I'm too hungover for some lady to talk to me about potatoes
No - a douche bag is not a fashion accessory. They do not make Gucci Douchebags
Wow, So this kid just walked into class, yak'd on his lab partner then runs out. Class is now cancelled. I gotta find this kid and Thank him.
this kid just offered me adderall in exchange for my meal points. college at its finest
Fuck men. I'm going to go eat a package of cookie dough and get fat. I hope I die of salmonella.
Fuck it dude, we gotta bounce before she starts talking about her steve irwin conspiracy
Okay wait let me power puke and then we can go dancing
Make sure your heart doesn't explode. These are words of wisdom.
As girls, Bert & Ernie are not very bangable costumes. At least not by who we'd want to get banged by.
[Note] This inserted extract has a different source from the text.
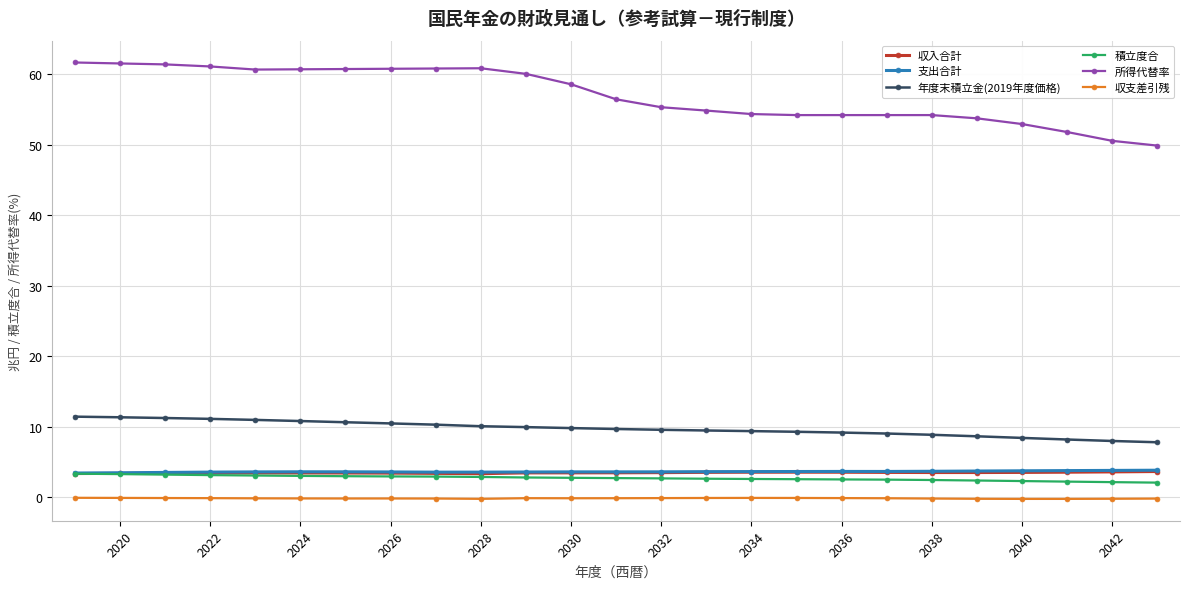

What is the value of the 所得代替率 point at the 15th from the left?

54.8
I was kidding. But I promise you I'd still find us the most eligible bangables, even if we dressed up like a dumpster and a prom night baby.
You were force feeding yourself jello and you kept repeating, "I will not surrender"
if i bang your brother are we still cool?
The fact that you screamed, "Alf is my spirit animal!" is proof enough that we're too old for peyote.
Would it be creepy if I masturbated with my face in the pillow he slept on last night? Cuz I'm pretty sure that's about to happen
I just puked on a sprinkler…Motherfucker tried to spray me
you said, "I wonder what your mum is doing right now." in the middle of sex, of course I threw up on you.